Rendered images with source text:
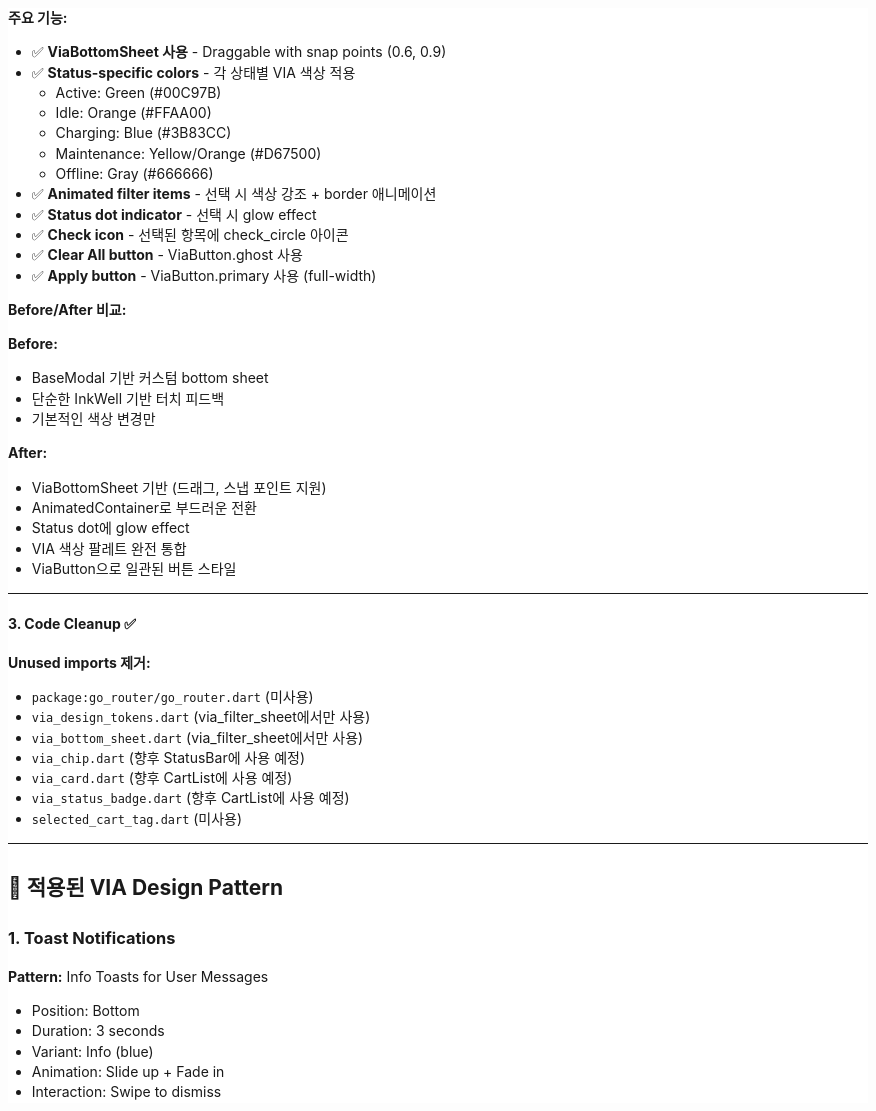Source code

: **주요 기능:**
- ✅ **ViaBottomSheet 사용** - Draggable with snap points (0.6, 0.9)
- ✅ **Status-specific colors** - 각 상태별 VIA 색상 적용
  - Active: Green (#00C97B)
  - Idle: Orange (#FFAA00)
  - Charging: Blue (#3B83CC)
  - Maintenance: Yellow/Orange (#D67500)
  - Offline: Gray (#666666)
- ✅ **Animated filter items** - 선택 시 색상 강조 + border 애니메이션
- ✅ **Status dot indicator** - 선택 시 glow effect
- ✅ **Check icon** - 선택된 항목에 check_circle 아이콘
- ✅ **Clear All button** - ViaButton.ghost 사용
- ✅ **Apply button** - ViaButton.primary 사용 (full-width)

**Before/After 비교:**

**Before:**
- BaseModal 기반 커스텀 bottom sheet
- 단순한 InkWell 기반 터치 피드백
- 기본적인 색상 변경만

**After:**
- ViaBottomSheet 기반 (드래그, 스냅 포인트 지원)
- AnimatedContainer로 부드러운 전환
- Status dot에 glow effect
- VIA 색상 팔레트 완전 통합
- ViaButton으로 일관된 버튼 스타일

---

#### 3. Code Cleanup ✅

**Unused imports 제거:**
- `package:go_router/go_router.dart` (미사용)
- `via_design_tokens.dart` (via_filter_sheet에서만 사용)
- `via_bottom_sheet.dart` (via_filter_sheet에서만 사용)
- `via_chip.dart` (향후 StatusBar에 사용 예정)
- `via_card.dart` (향후 CartList에 사용 예정)
- `via_status_badge.dart` (향후 CartList에 사용 예정)
- `selected_cart_tag.dart` (미사용)

---

## 🎨 적용된 VIA Design Pattern

### 1. Toast Notifications
**Pattern:** Info Toasts for User Messages
- Position: Bottom
- Duration: 3 seconds
- Variant: Info (blue)
- Animation: Slide up + Fade in
- Interaction: Swipe to dismiss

**Work instruction:** Pull out every line of the data above that contains the string "Pattern", and list those lines.

**Written response:**
## 🎨 적용된 VIA Design Pattern
**Pattern:** Info Toasts for User Messages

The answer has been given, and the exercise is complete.